Data listing:
+ + +

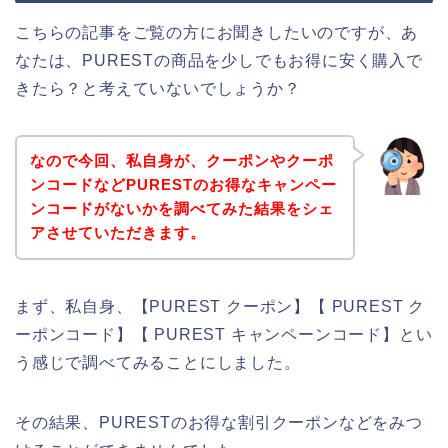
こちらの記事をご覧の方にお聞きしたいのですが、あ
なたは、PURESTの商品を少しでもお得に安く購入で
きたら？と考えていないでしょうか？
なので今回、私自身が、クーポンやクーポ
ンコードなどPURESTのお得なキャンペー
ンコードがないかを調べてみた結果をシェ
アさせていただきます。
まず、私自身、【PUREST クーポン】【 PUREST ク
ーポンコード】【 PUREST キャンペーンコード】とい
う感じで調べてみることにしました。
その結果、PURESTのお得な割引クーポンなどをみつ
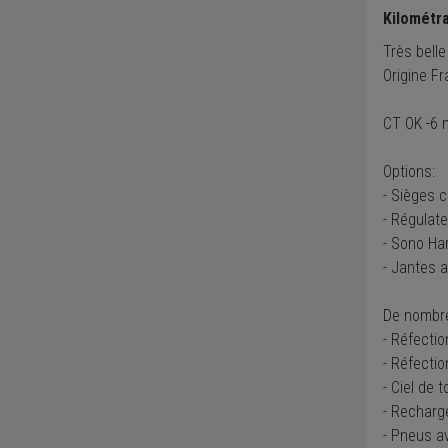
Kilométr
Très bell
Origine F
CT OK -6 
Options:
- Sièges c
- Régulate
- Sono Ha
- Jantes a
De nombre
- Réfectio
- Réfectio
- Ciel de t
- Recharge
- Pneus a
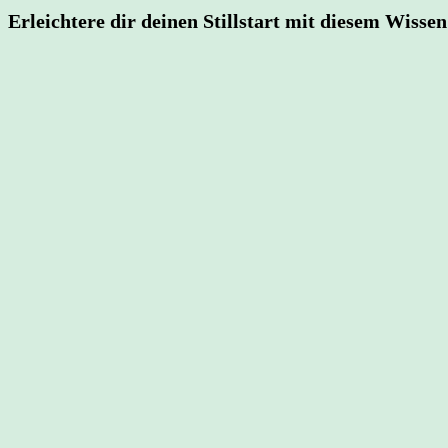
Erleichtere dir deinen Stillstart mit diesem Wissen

+ + +

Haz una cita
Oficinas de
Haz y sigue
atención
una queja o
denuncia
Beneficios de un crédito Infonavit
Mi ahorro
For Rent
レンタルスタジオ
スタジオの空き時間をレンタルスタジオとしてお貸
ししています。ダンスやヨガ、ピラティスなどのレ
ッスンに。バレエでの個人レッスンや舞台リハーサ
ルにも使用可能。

+ + +

Extract from the records every line starting with the one that contains "こちらの記事をご覧の方にお聞きしたいのですが、あ" and ending after the one that contains "Erleichtere dir deinen". Omit the pictures from your answer.

こちらの記事をご覧の方にお聞きしたいのですが、あ
なたは、PURESTの商品を少しでもお得に安く購入で
きたら？と考えていないでしょうか？
なので今回、私自身が、クーポンやクーポ
ンコードなどPURESTのお得なキャンペー
ンコードがないかを調べてみた結果をシェ
アさせていただきます。
まず、私自身、【PUREST クーポン】【 PUREST ク
ーポンコード】【 PUREST キャンペーンコード】とい
う感じで調べてみることにしました。
その結果、PURESTのお得な割引クーポンなどをみつ
Kilométr
Très bell
Origine F
CT OK -6 
Options:
- Sièges c
- Régulate
- Sono Ha
- Jantes a
De nombre
- Réfectio
- Réfectio
- Ciel de t
- Recharge
- Pneus a
Erleichtere dir deinen Stillstart mit diesem Wissen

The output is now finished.